Simons Notes

Apache Log Parsing with Hadoop Hive - Part 0

July 08, 2015 | 1 Minute Read

This is going to be my first new mini-series of posts regarding my current tasks at work: parsing an Apache logfile with Hadoop Hive. During this mini-series, we will talk about on how to import logfiles into hive using simple unix commands and a hive import file table and how to extract specific kinds of information.

I plan to write this series of blog posts in a tutorial style manner. So if you want to follow along the path and get your hands dirty, I recommend downloading the Hortonworks HDP Sandbox. It is a fully fledged, preinstalled hadoop distribution, which comes in an easy to integrate imagefile using the freely available virtualbox virtualization enviroment. Also you can find many more tutorials regarding the HDP Sandbox here.

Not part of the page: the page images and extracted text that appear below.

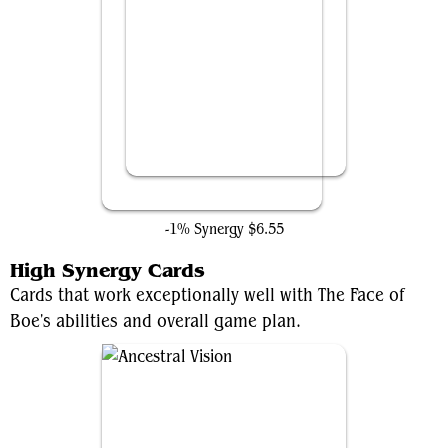
Tony Stark
-1% Synergy
$6.55
High Synergy Cards
Cards that work exceptionally well with The Face of
Boe's abilities and overall game plan.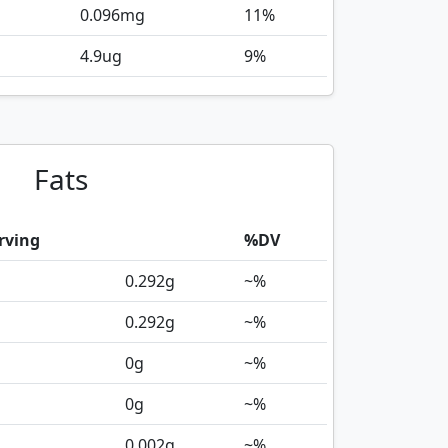
0.096
mg
11%
4.9
ug
9%
Fats
rving
%DV
0.292
g
~%
0.292
g
~%
0
g
~%
0
g
~%
0.002
g
~%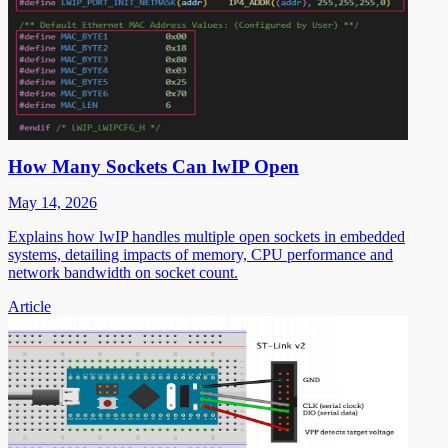
How Many Sockets Can lwIP Open
May 14, 2026
Explains how lwIP handles multiple open sockets in embedded
systems, detailing impacts of memory, CPU performance and
network bandwidth on socket count.
Article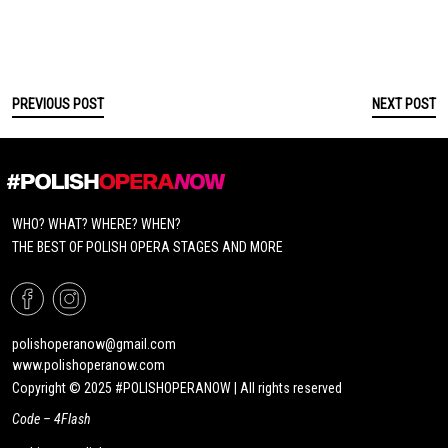
PREVIOUS POST
NEXT POST
WHO? WHAT? WHERE? WHEN?
THE BEST OF POLISH OPERA STAGES AND MORE
polishoperanow@gmail.com
www.polishoperanow.com
Copyright © 2025 #POLISHOPERANOW | All rights reserved
Code –
4Flash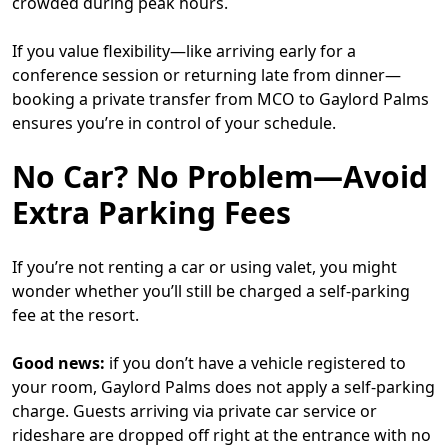
crowded during peak hours.
If you value flexibility—like arriving early for a
conference session or returning late from dinner—
booking a private transfer from MCO to Gaylord Palms
ensures you’re in control of your schedule.
No Car? No Problem—Avoid
Extra Parking Fees
If you’re not renting a car or using valet, you might
wonder whether you’ll still be charged a self-parking
fee at the resort.
Good news:
if you don’t have a vehicle registered to
your room, Gaylord Palms does not apply a self-parking
charge. Guests arriving via private car service or
rideshare are dropped off right at the entrance with no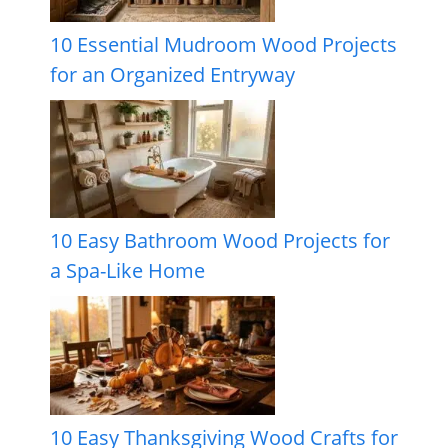
10 Essential Mudroom Wood Projects
for an Organized Entryway
10 Easy Bathroom Wood Projects for
a Spa-Like Home
10 Easy Thanksgiving Wood Crafts for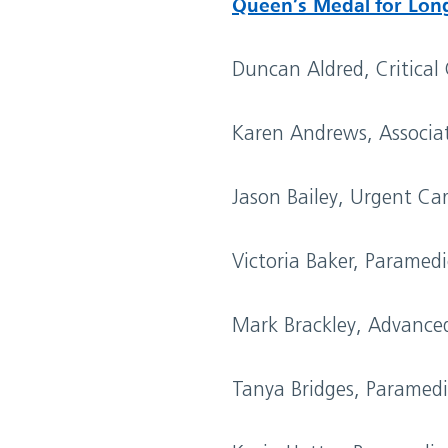
Queen’s Medal for Lon
Duncan Aldred, Critical
Karen Andrews, Associa
Jason Bailey, Urgent Ca
Victoria Baker, Paramed
Mark Brackley, Advance
Tanya Bridges, Paramed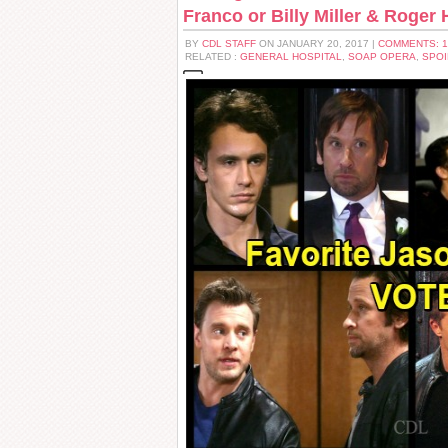
Franco or Billy Miller & Roger
BY
CDL STAFF
ON JANUARY 20, 2017 |
COMMENTS: 
RELATED :
GENERAL HOSPITAL
,
SOAP OPERA
,
SPOI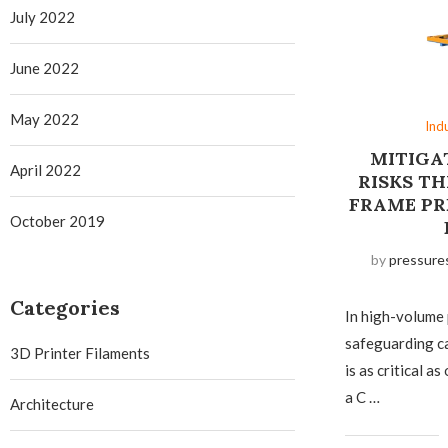
July 2022
June 2022
May 2022
Ind
MITIGA
April 2022
RISKS T
FRAME PR
October 2019
by
pressure
Categories
In high-volume
safeguarding c
3D Printer Filaments
is as critical 
a C …
Architecture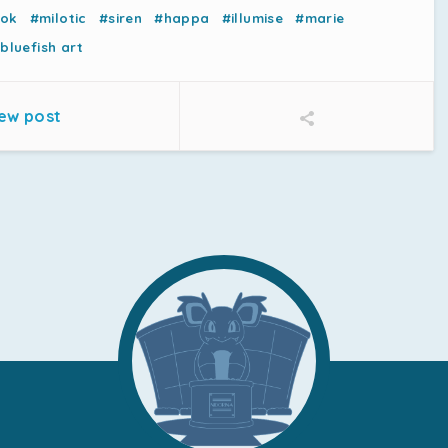
nok
#milotic
#siren
#happa
#illumise
#marie
bluefish art
ew post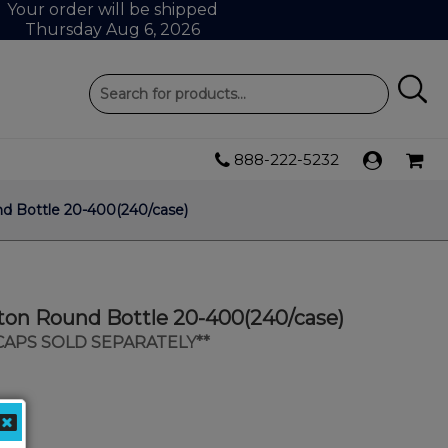
Your order will be shipped
Thursday Aug 6, 2026
888-222-5232
d Bottle 20-400(240/case)
ton Round Bottle 20-400(240/case)
 CAPS SOLD SEPARATELY**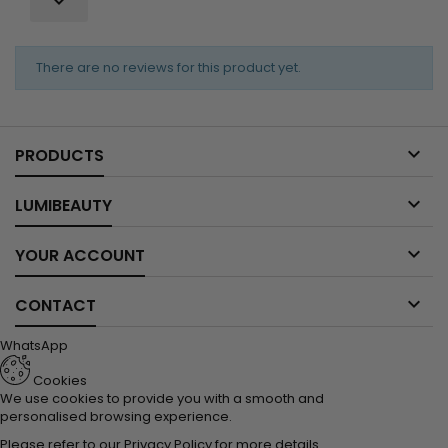

There are no reviews for this product yet.

PRODUCTS

LUMIBEAUTY

YOUR ACCOUNT

CONTACT
WhatsApp
Cookies
We use cookies to provide you with a smooth and
personalised browsing experience.
Please refer to our
Privacy Policy
for more details.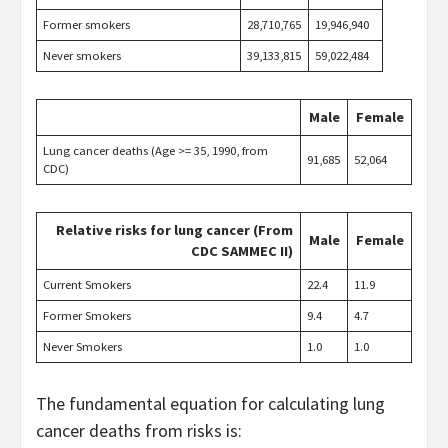
Former smokers
28,710,765
19,946,940
Never smokers
39,133,815
59,022,484
Male
Female
Lung cancer deaths (Age >= 35, 1990, from
91,685
52,064
CDC)
Relative risks for lung cancer (From
Male
Female
CDC SAMMEC II)
Current Smokers
22.4
11.9
Former Smokers
9.4
4.7
Never Smokers
1.0
1.0
The fundamental equation for calculating lung
cancer deaths from risks is: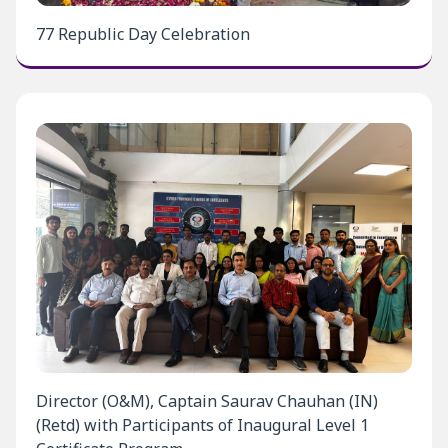
77 Republic Day Celebration
Director (O&M), Captain Saurav Chauhan (IN)
(Retd) with Participants of Inaugural Level 1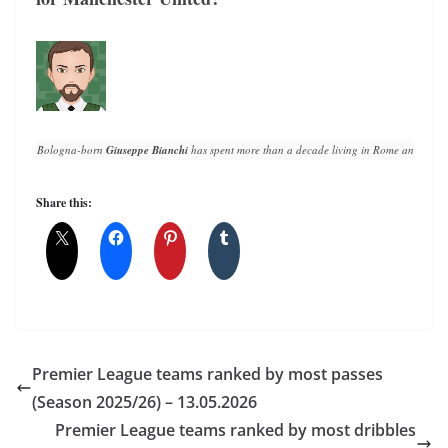
Bologna-born 
Giuseppe Bianchi
 has spent more than a decade living in Rome and writin
Share this:
Premier League teams ranked by most passes
(Season 2025/26) – 13.05.2026
Premier League teams ranked by most dribbles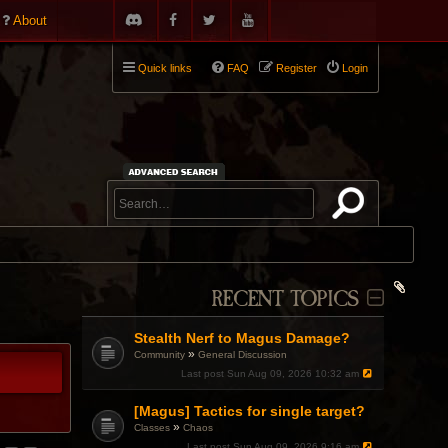
About
Quick links
FAQ
Register
Login
RECENT TOPICS
Stealth Nerf to Magus Damage?
»
Community
General Discussion
Last post
Sun Aug 09, 2026 10:32 am
[Magus] Tactics for single target?
»
Classes
Chaos
Last post
Sun Aug 09, 2026 9:16 am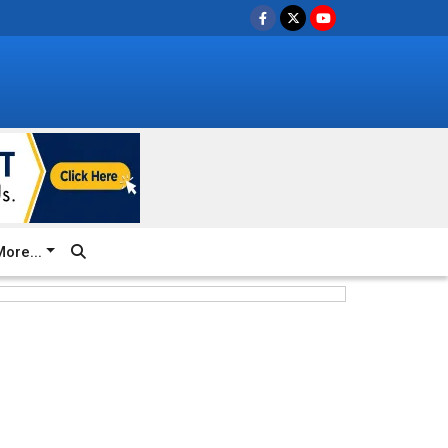
ore...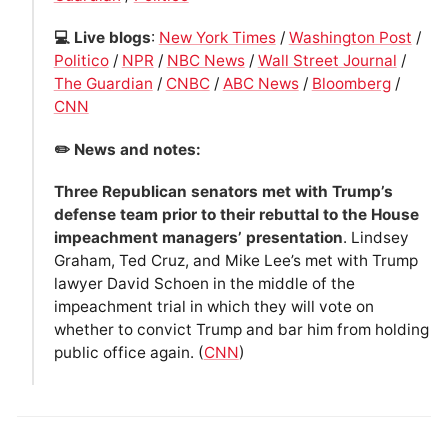
💻 Live blogs
:
New York Times
/
Washington Post
/
Politico
/
NPR
/
NBC News
/
Wall Street Journal
/
The Guardian
/
CNBC
/
ABC News
/
Bloomberg
/
CNN
✏️ News and notes:
Three Republican senators met with Trump’s
defense team prior to their rebuttal to the House
impeachment managers’ presentation
. Lindsey
Graham, Ted Cruz, and Mike Lee’s met with Trump
lawyer David Schoen in the middle of the
impeachment trial in which they will vote on
whether to convict Trump and bar him from holding
public office again. (
CNN
)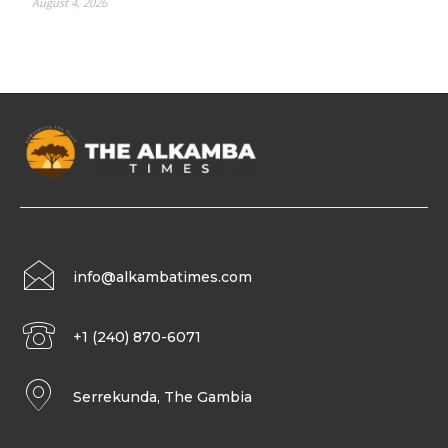
August 4, 2026
info@alkambatimes.com
+1 (240) 870-6071
Serrekunda, The Gambia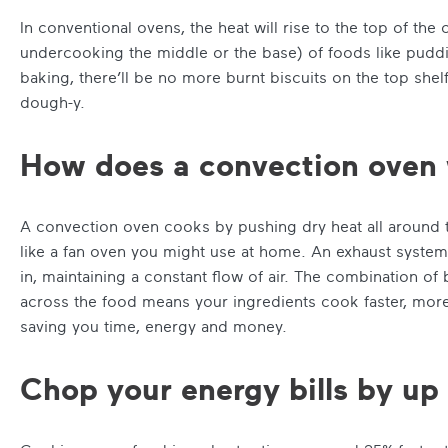
In conventional ovens, the heat will rise to the top of the
undercooking the middle or the base) of foods like puddi
baking, there’ll be no more burnt biscuits on the top shel
dough-y.
How does a convection oven
A convection oven cooks by pushing dry heat all around t
like a fan oven you might use at home. An exhaust system v
in, maintaining a constant flow of air. The combination of
across the food means your ingredients cook faster, more
saving you time, energy and money.
Chop your energy bills by u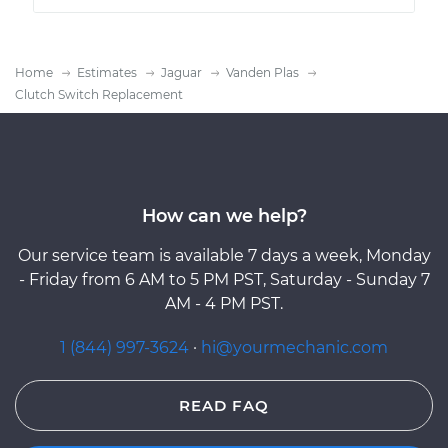
Home
Estimates
Jaguar
Vanden Plas
Clutch Switch Replacement
How can we help?
Our service team is available 7 days a week, Monday
- Friday from 6 AM to 5 PM PST, Saturday - Sunday 7
AM - 4 PM PST.
1 (844) 997-3624
·
hi@yourmechanic.com
READ FAQ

I will split my little tutorial into multiple posts:

  1. Part 1 will describe how to easyly get data into your hdfs environment
  2. Part 2 will cover the actual data layout
  3. In part 3 I will talk about supported user defined functions (UDFs) that come integrated with hive
  4. And last but not least we will extend the preinstalled UDFs with some of our own
  5. After that, we will be able to fully parse the logfile and group, extract or reorganize the data to our liking

I hope to have awakened your interest! If not, at least I got a plan on what to write next for myself.

Cya, Simon